7. The laser spot irradiation apparatus according to claim 4, further comprising a first mirror, a second mirror, and a delay device; the first reflector is arranged on a transmission light path of the ultrafast laser, the time delay device is used for receiving the reflected light of the first reflector and transmitting the reflected light to the second reflector, and the second reflector is used for receiving the laser reflected by the time delay device and reflecting the laser to the third reflector; the time delay device can move along the reflection light path of the first reflector.

8. The apparatus according to claim 7, wherein the time delay device comprises a ninth reflector and a tenth reflector, the ninth reflector is disposed on the reflected light path of the first reflector, the tenth reflector is disposed on the reflected light path of the ninth reflector, and the second reflector is disposed on the reflected light path of the tenth reflector.
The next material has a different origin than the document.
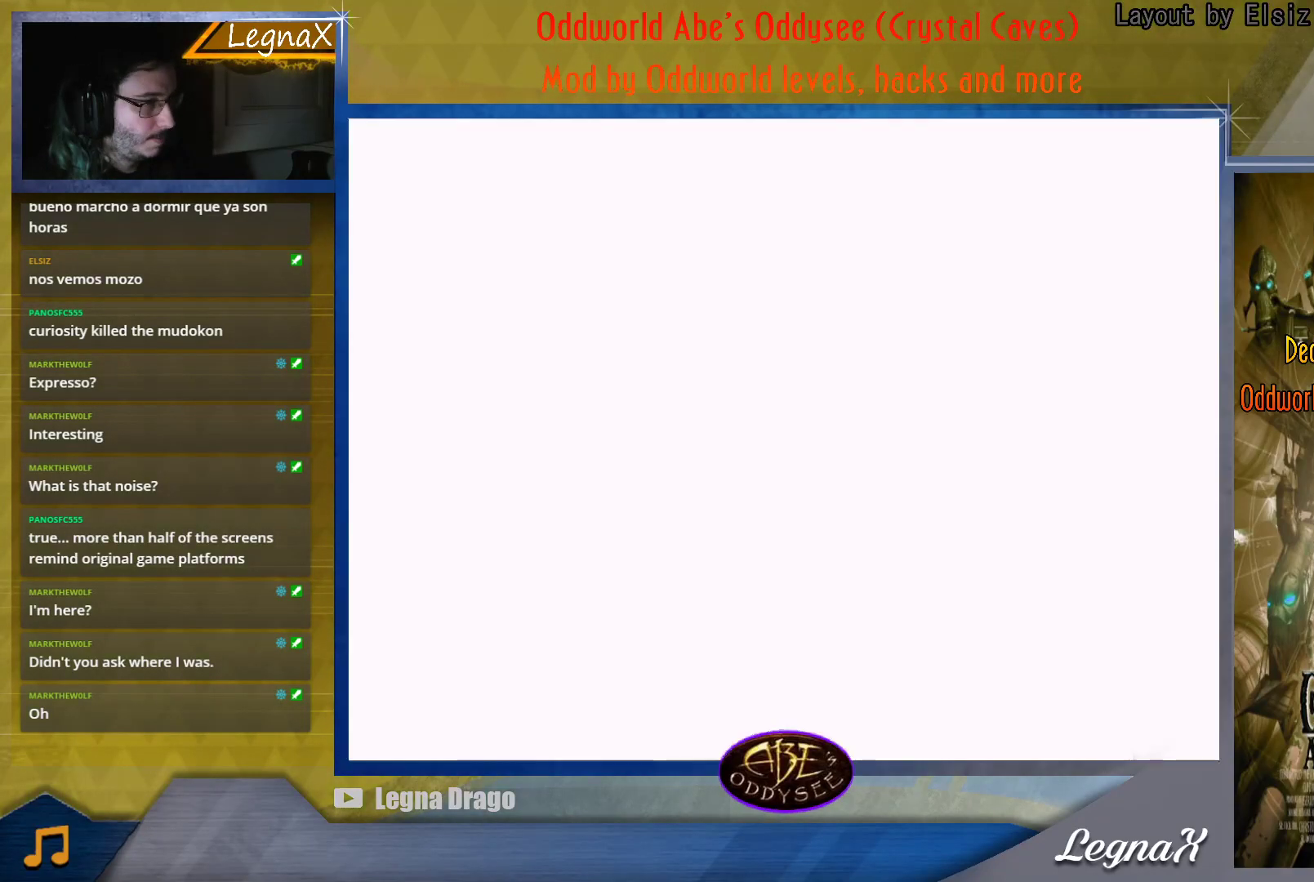
{"buttons": [], "left_stick": "center", "button_events": []}
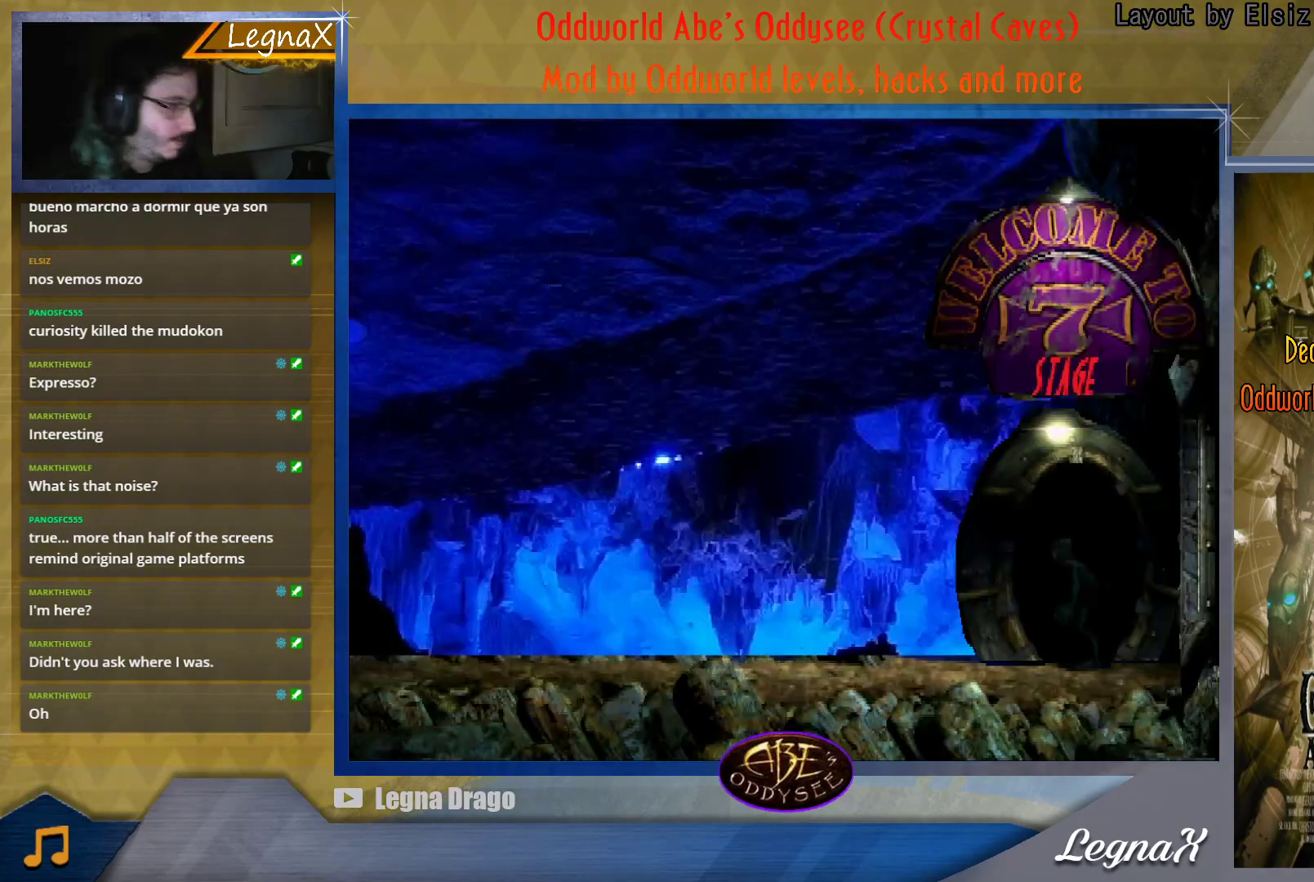
{"buttons": [], "left_stick": "left", "button_events": []}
9. The laser fixed point irradiation device according to claim 7, further comprising a controller, wherein the controller is configured to control the rotation angle of the rotary table according to the rotation angle of the rotary table, and control the displacement distance of the third reflector according to the rotation angle of the rotary table and the side length of the square, so that the reflected light from the third reflector is fixed point-irradiated onto the reflection center of the fourth reflector; the controller is also used for controlling the delay device to move according to the rotating angle of the rotary table and the length value of the square edge, so that the laser pulse optical path difference is not changed.

10. The laser spot irradiation apparatus according to claim 9, wherein the controller is configured to control the rotation of the turntable by θ/2 so that the reflected light from the fourth mirror enters the fifth mirror at an angle of 45 ° when the rotation angle of the turntable is θ.